In Gauss-Seidel, you are using this $A=L+U$ splitting implicitly. So, you never form $L$, $U$, or $L^{-1}$ explicitly. Which is extremely good, since forming an additional matrix (not even talking about a calculation of an explicit inverse) is a huge burden.
Instead, since $L$ is lower triangular, you can change the explicit inverse of $L$, by performing a row-by-row forward subsitution.

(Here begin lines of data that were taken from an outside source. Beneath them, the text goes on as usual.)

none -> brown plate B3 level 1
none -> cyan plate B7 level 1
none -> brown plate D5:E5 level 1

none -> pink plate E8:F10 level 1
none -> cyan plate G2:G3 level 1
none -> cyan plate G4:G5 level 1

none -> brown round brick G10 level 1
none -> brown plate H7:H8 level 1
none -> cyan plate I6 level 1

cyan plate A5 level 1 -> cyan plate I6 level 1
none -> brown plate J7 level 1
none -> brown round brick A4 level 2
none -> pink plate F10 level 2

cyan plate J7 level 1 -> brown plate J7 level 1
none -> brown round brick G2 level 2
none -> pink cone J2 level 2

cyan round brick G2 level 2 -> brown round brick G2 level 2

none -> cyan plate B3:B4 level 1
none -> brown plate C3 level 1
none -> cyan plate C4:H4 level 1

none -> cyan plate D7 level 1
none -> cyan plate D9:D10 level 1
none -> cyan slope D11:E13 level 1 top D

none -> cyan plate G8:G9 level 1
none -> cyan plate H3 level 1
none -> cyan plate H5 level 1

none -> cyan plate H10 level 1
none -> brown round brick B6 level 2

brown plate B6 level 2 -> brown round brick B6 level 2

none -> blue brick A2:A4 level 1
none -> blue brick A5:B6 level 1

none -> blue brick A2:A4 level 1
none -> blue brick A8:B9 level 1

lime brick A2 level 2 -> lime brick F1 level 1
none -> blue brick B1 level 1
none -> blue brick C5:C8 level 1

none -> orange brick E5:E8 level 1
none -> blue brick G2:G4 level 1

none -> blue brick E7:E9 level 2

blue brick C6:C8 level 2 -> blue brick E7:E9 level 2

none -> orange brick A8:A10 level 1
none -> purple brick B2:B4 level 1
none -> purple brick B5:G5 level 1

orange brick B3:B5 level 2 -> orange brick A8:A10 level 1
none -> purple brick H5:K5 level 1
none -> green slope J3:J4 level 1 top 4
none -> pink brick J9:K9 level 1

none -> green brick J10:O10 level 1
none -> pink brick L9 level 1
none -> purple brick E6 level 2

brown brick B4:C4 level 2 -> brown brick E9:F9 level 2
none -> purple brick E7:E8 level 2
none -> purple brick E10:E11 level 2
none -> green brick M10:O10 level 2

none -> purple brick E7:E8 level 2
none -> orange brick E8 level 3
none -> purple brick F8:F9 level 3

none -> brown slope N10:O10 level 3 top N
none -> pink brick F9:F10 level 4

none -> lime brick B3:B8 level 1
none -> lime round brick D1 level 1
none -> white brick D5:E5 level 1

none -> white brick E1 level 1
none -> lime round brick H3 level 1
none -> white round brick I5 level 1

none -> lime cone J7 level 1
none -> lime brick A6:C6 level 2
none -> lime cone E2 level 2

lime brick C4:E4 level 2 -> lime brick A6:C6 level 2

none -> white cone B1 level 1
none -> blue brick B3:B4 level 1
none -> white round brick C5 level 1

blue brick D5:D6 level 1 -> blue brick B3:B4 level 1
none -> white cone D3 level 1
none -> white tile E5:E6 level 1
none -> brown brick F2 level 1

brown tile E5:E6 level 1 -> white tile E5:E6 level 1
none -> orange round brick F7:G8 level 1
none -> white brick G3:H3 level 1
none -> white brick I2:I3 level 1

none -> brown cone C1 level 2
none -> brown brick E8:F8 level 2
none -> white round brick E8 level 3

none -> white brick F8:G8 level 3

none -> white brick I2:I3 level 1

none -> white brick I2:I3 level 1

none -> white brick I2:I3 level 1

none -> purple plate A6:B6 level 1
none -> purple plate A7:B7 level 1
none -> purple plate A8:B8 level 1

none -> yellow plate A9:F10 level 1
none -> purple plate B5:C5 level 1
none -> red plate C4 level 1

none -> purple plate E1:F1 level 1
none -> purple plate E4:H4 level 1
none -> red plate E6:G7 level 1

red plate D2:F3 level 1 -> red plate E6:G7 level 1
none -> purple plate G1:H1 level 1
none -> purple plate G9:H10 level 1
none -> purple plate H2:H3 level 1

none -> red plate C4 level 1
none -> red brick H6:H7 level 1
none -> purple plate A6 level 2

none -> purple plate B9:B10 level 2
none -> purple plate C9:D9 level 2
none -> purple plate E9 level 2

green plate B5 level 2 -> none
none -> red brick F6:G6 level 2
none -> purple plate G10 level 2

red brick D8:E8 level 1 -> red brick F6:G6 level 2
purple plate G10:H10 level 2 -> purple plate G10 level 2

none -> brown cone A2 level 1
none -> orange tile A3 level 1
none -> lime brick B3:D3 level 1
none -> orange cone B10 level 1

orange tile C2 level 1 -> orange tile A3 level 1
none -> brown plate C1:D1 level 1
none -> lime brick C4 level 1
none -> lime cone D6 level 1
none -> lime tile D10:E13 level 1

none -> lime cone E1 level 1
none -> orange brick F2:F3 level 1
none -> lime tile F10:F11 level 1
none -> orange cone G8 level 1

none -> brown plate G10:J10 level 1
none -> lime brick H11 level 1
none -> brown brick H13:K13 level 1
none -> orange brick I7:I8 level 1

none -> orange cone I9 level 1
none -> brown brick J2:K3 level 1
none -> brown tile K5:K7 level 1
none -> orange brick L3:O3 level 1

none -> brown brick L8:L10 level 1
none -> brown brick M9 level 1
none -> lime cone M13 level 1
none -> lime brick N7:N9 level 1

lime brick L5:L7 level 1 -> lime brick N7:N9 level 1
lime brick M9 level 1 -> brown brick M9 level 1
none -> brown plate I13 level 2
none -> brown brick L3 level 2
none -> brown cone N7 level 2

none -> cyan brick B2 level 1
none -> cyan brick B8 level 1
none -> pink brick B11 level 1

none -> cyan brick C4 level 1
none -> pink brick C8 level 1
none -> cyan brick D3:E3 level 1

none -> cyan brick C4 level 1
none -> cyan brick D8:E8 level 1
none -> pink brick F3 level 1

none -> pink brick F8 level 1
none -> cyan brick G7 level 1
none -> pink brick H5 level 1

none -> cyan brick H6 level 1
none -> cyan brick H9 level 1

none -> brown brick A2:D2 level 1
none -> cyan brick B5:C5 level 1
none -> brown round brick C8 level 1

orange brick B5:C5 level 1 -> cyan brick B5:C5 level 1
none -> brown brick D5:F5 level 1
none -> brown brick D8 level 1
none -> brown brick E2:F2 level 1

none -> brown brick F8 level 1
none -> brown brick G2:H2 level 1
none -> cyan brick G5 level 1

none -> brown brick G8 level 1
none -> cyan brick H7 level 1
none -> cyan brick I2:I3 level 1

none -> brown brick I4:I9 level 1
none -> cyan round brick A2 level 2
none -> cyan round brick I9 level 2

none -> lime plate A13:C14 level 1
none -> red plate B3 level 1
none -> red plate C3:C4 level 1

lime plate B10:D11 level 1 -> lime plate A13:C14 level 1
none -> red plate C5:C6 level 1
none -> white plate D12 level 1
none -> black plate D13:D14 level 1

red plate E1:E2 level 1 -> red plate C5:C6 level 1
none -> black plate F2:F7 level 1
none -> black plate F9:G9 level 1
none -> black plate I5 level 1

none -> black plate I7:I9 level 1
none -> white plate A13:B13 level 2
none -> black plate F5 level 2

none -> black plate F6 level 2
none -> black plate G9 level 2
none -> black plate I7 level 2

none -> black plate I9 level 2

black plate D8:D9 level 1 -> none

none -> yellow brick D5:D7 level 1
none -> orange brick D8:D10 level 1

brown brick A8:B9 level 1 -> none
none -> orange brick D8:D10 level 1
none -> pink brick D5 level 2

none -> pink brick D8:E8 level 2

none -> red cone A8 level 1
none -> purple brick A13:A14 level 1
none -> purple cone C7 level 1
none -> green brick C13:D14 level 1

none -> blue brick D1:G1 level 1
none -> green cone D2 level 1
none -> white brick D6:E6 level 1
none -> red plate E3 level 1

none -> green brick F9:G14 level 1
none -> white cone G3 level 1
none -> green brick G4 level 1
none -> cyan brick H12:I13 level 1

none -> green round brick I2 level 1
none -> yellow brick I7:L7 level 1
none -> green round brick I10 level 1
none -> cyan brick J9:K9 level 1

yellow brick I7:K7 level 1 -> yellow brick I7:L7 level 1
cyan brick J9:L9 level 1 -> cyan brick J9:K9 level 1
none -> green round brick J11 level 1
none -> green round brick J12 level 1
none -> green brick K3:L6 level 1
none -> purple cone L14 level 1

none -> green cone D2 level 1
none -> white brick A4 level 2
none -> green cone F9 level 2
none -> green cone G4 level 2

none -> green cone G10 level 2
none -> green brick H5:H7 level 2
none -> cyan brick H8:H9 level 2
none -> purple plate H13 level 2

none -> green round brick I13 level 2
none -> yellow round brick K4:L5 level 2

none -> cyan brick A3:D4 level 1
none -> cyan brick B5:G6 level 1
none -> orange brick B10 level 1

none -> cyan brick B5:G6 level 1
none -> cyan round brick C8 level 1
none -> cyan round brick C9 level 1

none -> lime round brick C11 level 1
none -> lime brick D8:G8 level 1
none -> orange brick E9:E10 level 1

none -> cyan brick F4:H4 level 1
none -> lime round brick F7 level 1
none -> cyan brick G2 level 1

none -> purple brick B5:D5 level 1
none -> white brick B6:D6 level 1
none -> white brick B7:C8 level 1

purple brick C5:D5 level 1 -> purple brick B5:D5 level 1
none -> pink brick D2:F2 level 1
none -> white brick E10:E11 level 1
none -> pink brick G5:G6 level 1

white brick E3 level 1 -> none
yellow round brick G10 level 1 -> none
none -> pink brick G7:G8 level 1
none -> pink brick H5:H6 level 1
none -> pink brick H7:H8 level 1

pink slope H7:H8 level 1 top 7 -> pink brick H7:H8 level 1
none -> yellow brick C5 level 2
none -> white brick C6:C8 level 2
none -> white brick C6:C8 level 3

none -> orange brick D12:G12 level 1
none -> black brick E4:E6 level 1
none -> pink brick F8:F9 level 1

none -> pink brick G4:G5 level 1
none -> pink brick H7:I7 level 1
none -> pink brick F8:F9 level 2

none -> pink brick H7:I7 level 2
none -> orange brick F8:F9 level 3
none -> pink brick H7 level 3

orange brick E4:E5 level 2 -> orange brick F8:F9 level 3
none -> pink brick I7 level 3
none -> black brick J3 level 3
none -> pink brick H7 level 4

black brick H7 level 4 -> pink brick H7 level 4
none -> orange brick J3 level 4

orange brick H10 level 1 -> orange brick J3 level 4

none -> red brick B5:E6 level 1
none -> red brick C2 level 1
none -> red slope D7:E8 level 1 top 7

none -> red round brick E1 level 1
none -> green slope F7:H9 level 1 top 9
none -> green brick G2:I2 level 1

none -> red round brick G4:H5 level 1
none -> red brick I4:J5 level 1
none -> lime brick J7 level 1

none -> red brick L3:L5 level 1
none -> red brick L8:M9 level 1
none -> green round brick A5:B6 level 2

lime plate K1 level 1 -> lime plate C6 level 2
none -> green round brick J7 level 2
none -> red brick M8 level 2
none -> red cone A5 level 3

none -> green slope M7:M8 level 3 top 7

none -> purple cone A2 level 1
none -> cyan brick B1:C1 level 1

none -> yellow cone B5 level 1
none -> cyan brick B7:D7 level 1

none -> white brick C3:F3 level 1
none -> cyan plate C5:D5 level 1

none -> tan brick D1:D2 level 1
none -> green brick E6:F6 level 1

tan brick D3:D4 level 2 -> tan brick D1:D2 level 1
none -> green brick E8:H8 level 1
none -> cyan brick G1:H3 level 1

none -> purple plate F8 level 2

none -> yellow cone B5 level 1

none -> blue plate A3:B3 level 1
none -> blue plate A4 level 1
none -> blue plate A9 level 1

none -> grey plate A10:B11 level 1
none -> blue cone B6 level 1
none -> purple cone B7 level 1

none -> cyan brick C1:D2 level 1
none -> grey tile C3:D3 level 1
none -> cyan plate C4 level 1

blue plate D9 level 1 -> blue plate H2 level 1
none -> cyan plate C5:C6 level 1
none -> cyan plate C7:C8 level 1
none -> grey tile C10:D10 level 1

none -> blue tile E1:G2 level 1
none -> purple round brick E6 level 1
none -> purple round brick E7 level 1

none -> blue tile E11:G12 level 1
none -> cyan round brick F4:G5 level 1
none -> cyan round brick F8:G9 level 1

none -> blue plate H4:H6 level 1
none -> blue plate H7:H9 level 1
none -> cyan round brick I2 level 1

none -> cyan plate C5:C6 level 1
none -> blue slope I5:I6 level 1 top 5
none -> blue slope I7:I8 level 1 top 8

Notice, that solving for (via the forward substitution when $L$ is lower-triangular):
$$
\begin{equation}
L\mathbf{y}=\mathbf{b}
\label{1}
\tag{1}
\end{equation}
$$
is theoretically the same as performing a matrix-vector product:
$$
\begin{equation}
\mathbf{y}=L^{-1}\mathbf{b}
\label{2}
\tag{2}
\end{equation}
$$
However, numerically you always want $\eqref{1}$, not $\eqref{2}$. The reasons are simple: computation of the matrix inverse is numerically unstable and has a huge cost. (see Q1 (especially this answer), Q2 for some additional details).
With that in mind, take a look at the expression from Wikipedia article on Gauss-Seidel. The iteration:
$$
\mathbf{x}^{(k+1)}=L^{-1}(\mathbf{b}-U\mathbf{x}^{(k)})
$$
is totally equivalent to a for-loop for $i$
$$
\begin{equation}
x^{(k+1)}_i=\frac{1}{a_{ii}}\left(b_i-\sum\limits_{j=1}^{i-1}a_{ij}x_{j}^{(k+1)}\right)-\frac{1}{a_{ii}}\left(\sum\limits_{j=i+1}^{n}a_{ij}x_j^{(k)}\right)
\label{3}
\tag{3}
\end{equation}
$$
Here, $a_{ij}$ are the entries of the original matrix $A=L+U$, $k$ is the iteration number, $n$ is the dimension of the square matrix $A$. By looking at $\eqref{3}$, you still see those $L$ and $U$; however, they are present only implicitly, and all operations are done with the entries of the original matrix $A$ stored exactly as it was before.
side-note:
Matrix decomposition usually implies factorization, so $A=L+U$ is not really (strictly) one according to the definition.
$A=L+U$ splitting (used in this question) has nothing to do with a more famous $A=LU$ LU decomposition.